National Geographic
- Country: France
- Broadcast area: France Belgium Luxembourg Switzerland Monaco Overseas France Francophone Africa
- Headquarters: Paris, France

Ownership
- Owner: The Walt Disney Company France
- Sister channels: National Geographic Wild Voyage

History
- Launched: 22 September 2001
- Closed: 1 January 2025 (on Canal+)
- Former names: National Geographic Channel (2001–2016)

Links
- Website: http://www.nationalgeographic.fr

= National Geographic (French TV channel) =

National Geographic is a French television channel that broadcasts documentaries and factual programmes produced by the American counterpart, in French. It was launched on 22 September 2001 on CanalSatellite and cable television.

In 2014, National Geographic became a free channel on French IPTV platforms, but it become again a Canal exclusive in 2018.

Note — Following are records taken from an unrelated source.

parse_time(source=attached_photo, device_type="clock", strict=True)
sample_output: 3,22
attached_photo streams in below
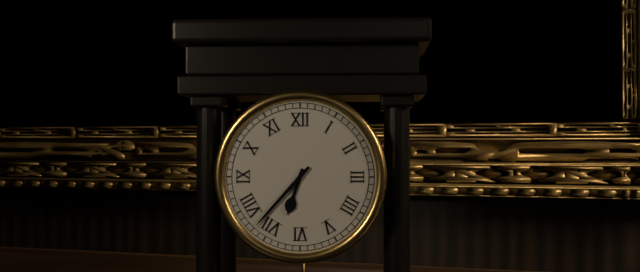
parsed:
6,37
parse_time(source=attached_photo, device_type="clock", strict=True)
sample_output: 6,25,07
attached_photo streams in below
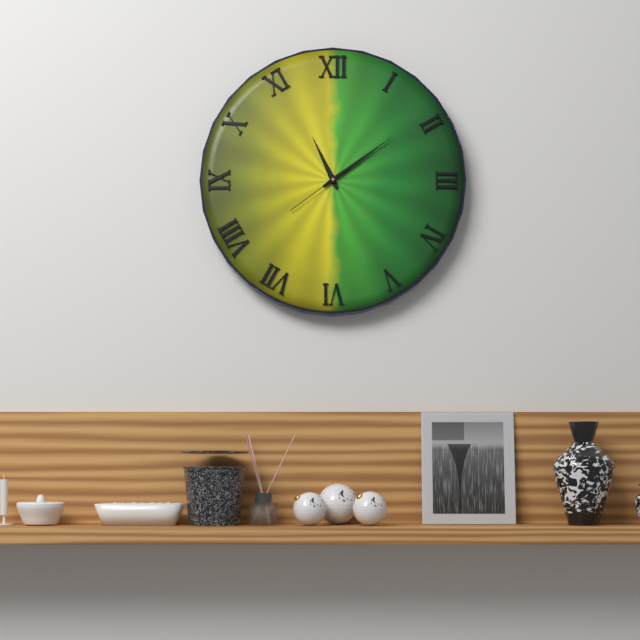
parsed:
11,09,39
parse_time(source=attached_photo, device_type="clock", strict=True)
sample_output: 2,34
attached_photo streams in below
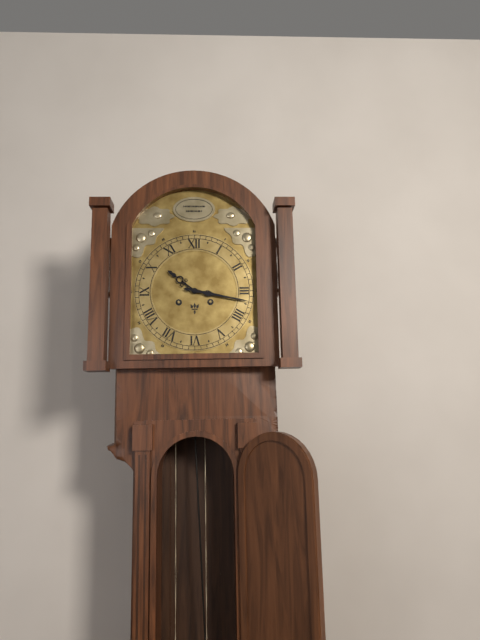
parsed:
10,17
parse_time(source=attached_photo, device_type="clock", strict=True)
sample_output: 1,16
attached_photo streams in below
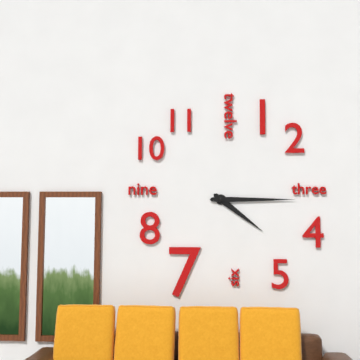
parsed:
4,15
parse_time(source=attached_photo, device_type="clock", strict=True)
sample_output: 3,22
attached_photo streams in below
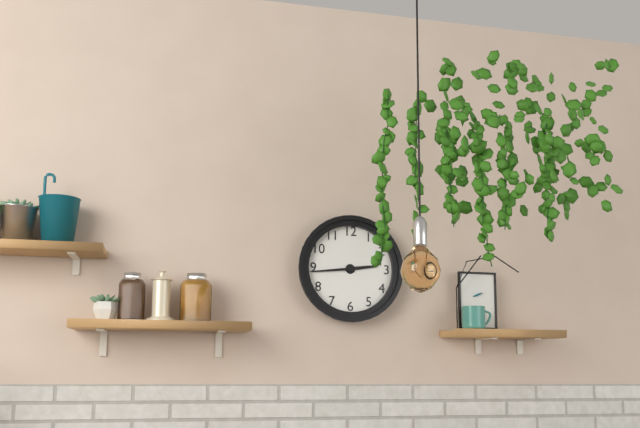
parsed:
2,44
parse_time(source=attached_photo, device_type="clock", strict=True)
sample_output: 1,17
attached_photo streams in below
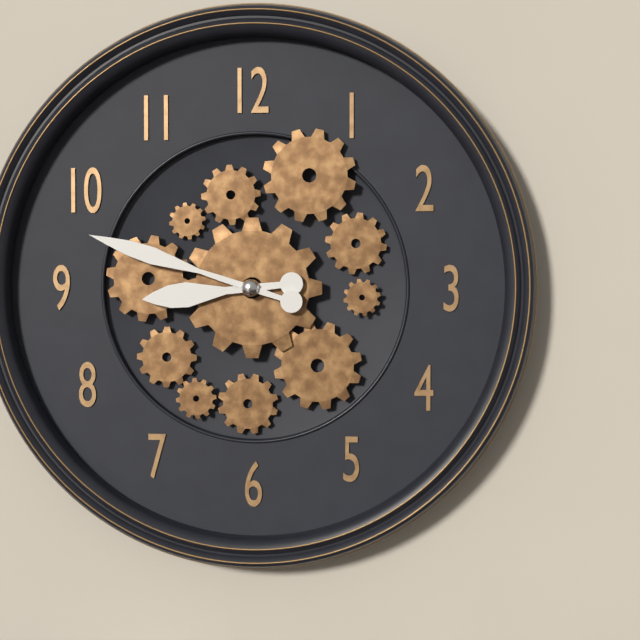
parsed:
8,48
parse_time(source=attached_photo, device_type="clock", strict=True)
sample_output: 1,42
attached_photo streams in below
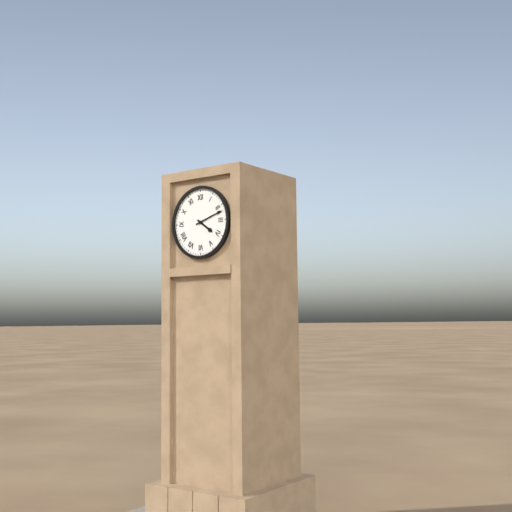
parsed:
4,12
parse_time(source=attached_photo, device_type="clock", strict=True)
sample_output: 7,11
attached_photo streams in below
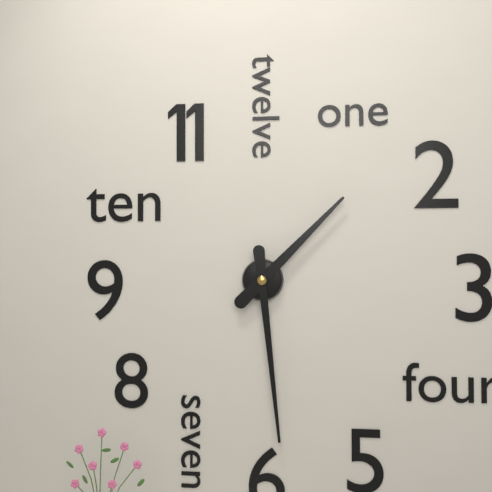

Since 1 January 2025, the channel, along with National Geographic Wild, Disney Channel and Disney Jr. are no longer available on Canal+ due to the non-renewal of its exclusive agreement with Disney. National Geographic and Disney Channel returned to the basic offers of Orange and Free, while National Geographic Wild and Disney Junior have become unavailable in France., remaining available in Belgium, Luxembourg and Switzerland.